Post courtesy of Lauren Vallis

Saturday, 20 April 2013

Outdoor Adventures and "Doodling" in Science

We're into another science unit, this one is simple machines.  Again, being years since I've taught science, I didn't want to do the same old, even if it did involve more hands on than other topics.  Our first task was to explain force, with reference to friction, slope and load.  We spoke briefly, putting the terms on the board and telling the kids we would be having a lesson outside.  Afterwards, they would be using the given terms to label a 'doodle' illustrating the lesson.

We took the kids to the sliding hill with a sled and a mat.  With students making predictions and observations along the way, we had one child, then two, slide from a marked point where another teacher and I held them back.  This also gave us an opportunity to introduce potential and kinetic energy.  We repeated this with the slide, the smooth side of the mat and the woven side of the mat.  They could easily predict what would happen so they were just getting the science behind what they already knew. Below is an example of a student illustration of the outdoor experience.

Post Courtesy of Judy Schneider 

Wednesday, 3 April 2013

Interest and Relevance (Humanities 8)

I would like to share a one-day-at-a-time story about the bright, young, kindhearted, frustrated, disengaged and sometimes (very) difficult, student on whom I am focusing my "lens". He and I are learning alongside of each other in English and Social Studies (am realizing he is teaching me as much as I him). As I try new strategies to engage the class (and... hush... him too), our class CEA, Mrs. P, has quietly inquired as to how he is "feeling about his learning".  5= very good!  1= would rather poke out my eyeballs than experience this lesson again. You can probably see where this is going...  We did a hands on activity using playdoe in Social Studies... 2.5. (not bad).  We did a "stretch your sentence" exercise in English (he wrote a great sentence and I heaped on the accolades)...1.  We did a "scary story" exercise where students borrowed sentence structure to form their own sentence (he again wrote a great sentence)...1.  When asked why a "1", he responded, "That's just how I am used to feeling." So there it is... learned defeatism?  Whatever the case, I understood that the road that is the classroom experience was going to have to look different for this fellow.

    Enter Minecraft.  In an effort to find a medium of engagement, my student and I came up with a project that was a good fit for him.

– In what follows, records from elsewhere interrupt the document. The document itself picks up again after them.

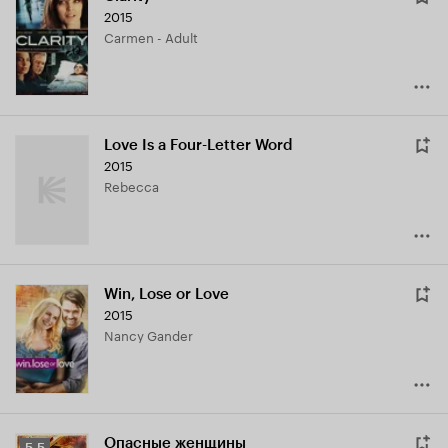
2015
Carmen - Adult
Love Is a Four-Letter Word
2015
Rebecca
Win, Lose or Love
2015
Nancy Gander
Опасные женщины
Рейтинг
5.5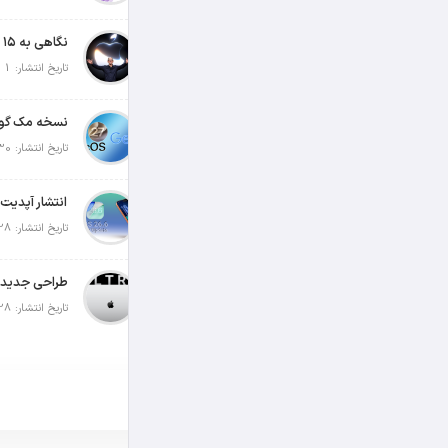
تاریخ انتشار: 1 آگوست 2026
تاریخ انتشار: 30 جولای 2026
تاریخ انتشار: 28 جولای 2026
تاریخ انتشار: 28 جولای 2026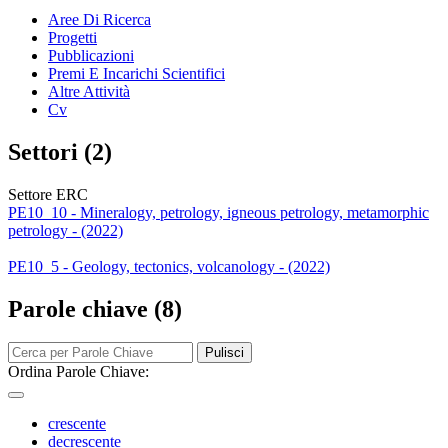
Aree Di Ricerca
Progetti
Pubblicazioni
Premi E Incarichi Scientifici
Altre Attività
Cv
Settori (2)
Settore ERC
PE10_10 - Mineralogy, petrology, igneous petrology, metamorphic
petrology - (2022)
PE10_5 - Geology, tectonics, volcanology - (2022)
Parole chiave (8)
Pulisci
Ordina Parole Chiave:
crescente
decrescente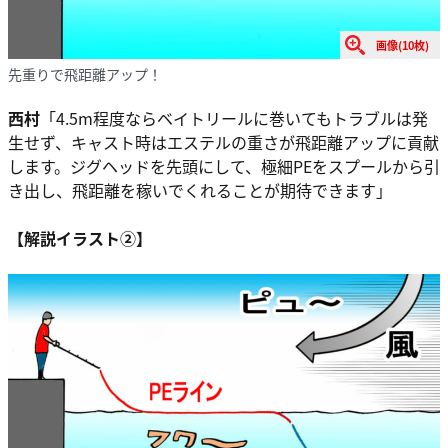
画像(10枚)
先重りで飛距離アップ！
西村
「4.5m程度ならベイトリールに巻いてもトラブルは発
生せず、キャスト時はエステルの重さが飛距離アップに貢献
します。ジグヘッドを先頭にして、極細PEをスプールから引
き出し、飛距離を稼いでくれることが期待できます」
【解説イラスト②】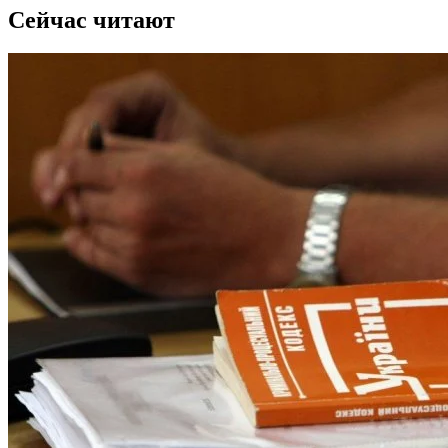
Сейчас читают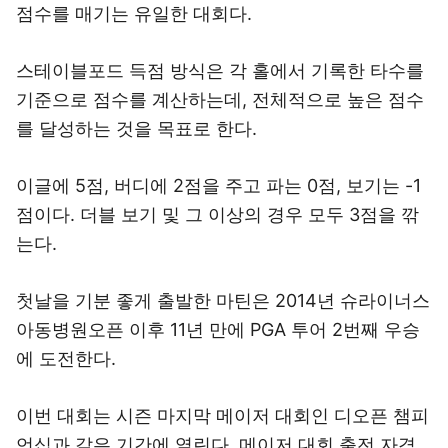
점수를 매기는 유일한 대회다.
스테이블포드 득점 방식은 각 홀에서 기록한 타수를
기준으로 점수를 계산하는데, 전체적으로 높은 점수
를 달성하는 것을 목표로 한다.
이글에 5점, 버디에 2점을 주고 파는 0점, 보기는 -1
점이다. 더블 보기 및 그 이상의 경우 모두 3점을 깎
는다.
첫날을 기분 좋게 출발한 마틴은 2014년 슈라이너스
아동병원오픈 이후 11년 만에 PGA 투어 2번째 우승
에 도전한다.
이번 대회는 시즌 마지막 메이저 대회인 디오픈 챔피
언십과 같은 기간에 열린다. 메이저 대회 출전 자격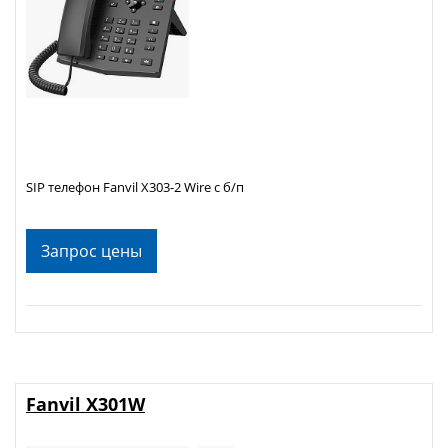
SIP телефон Fanvil X303-2 Wire c б/п
Запрос цены
Fanvil X301W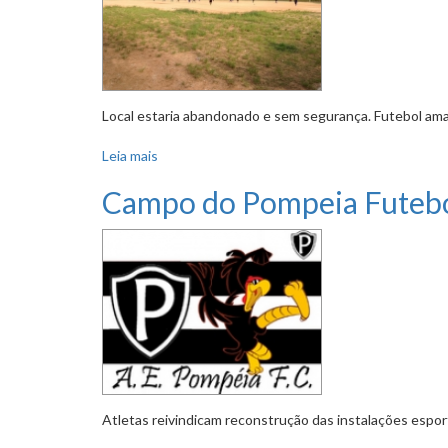
Local estaria abandonado e sem segurança. Futebol ama
Leia mais
sobre Entidades esportivas querem usar camp
Campo do Pompeia Futebol
Atletas reivindicam reconstrução das instalações espor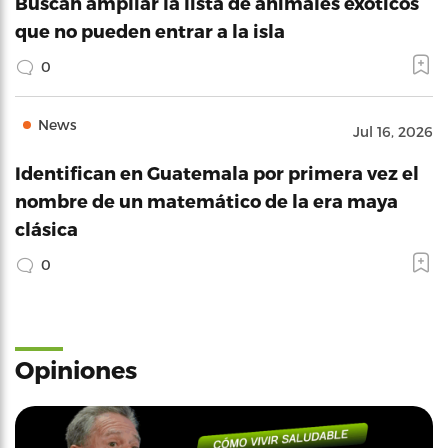
Buscan ampliar la lista de animales exóticos
que no pueden entrar a la isla
0
News
Jul 16, 2026
Identifican en Guatemala por primera vez el
nombre de un matemático de la era maya
clásica
0
Opiniones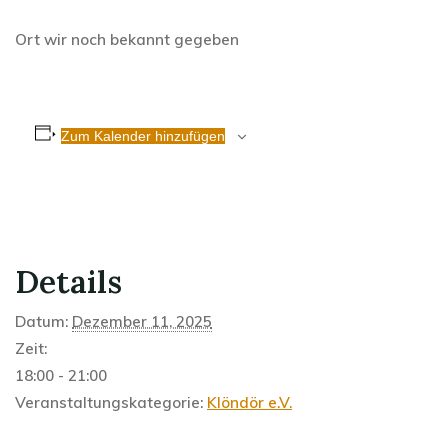
Ort wir noch bekannt gegeben
Zum Kalender hinzufügen
Details
Datum:
Dezember 11, 2025
Zeit:
18:00 - 21:00
Veranstaltungskategorie:
Klöndör e.V.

In lieu of the essay writing/public speaking assignment that was the final summative assignment of Term 1, he would teach me (his old lady English teacher) how to play Minecraft via a directive video. That very night he completed the assignment. Using a microphone and a program he found and set up, he proudly, comfortably and confidently, walked me through "Minecraft". I had never heard him say so many words with such enthusiasm! Very cool.
    This actually happened awhile ago - we celebrated the success of the assignment, and my student had an opportunity to feel success. I decided to hold off on assessment, partially because I was not quite sure how to go about it.  We returned to  "one-day-at-a-time" pace, but this afternoon I had a bit of an epiphany about the assessment of this assignment. In taking a 2nd look at Holly Colquhoun's blog on the competencies (or "21st Century Fluencies")  she had been exploring, I realized that this is what the Minecraft assignment was able to demonstrate, which is actually quite a lot!

1. Problem solving
2. Creativity
3. Analytical Thinking
4. Collaborate ( a bit less of this, but I understand when he plays regularly, he often must negotiate with other players...)
5. Communicate
Clearly - this student is part of the digital generation.

So - next the step for me is to sit down with my student, review his video, and see how the skills he is able to show in his assignment connect with the above elements. I am hoping he will see what a talented, capable person he is!

I'm shooting for a "3.5" on this one!  Will let you know how it goes!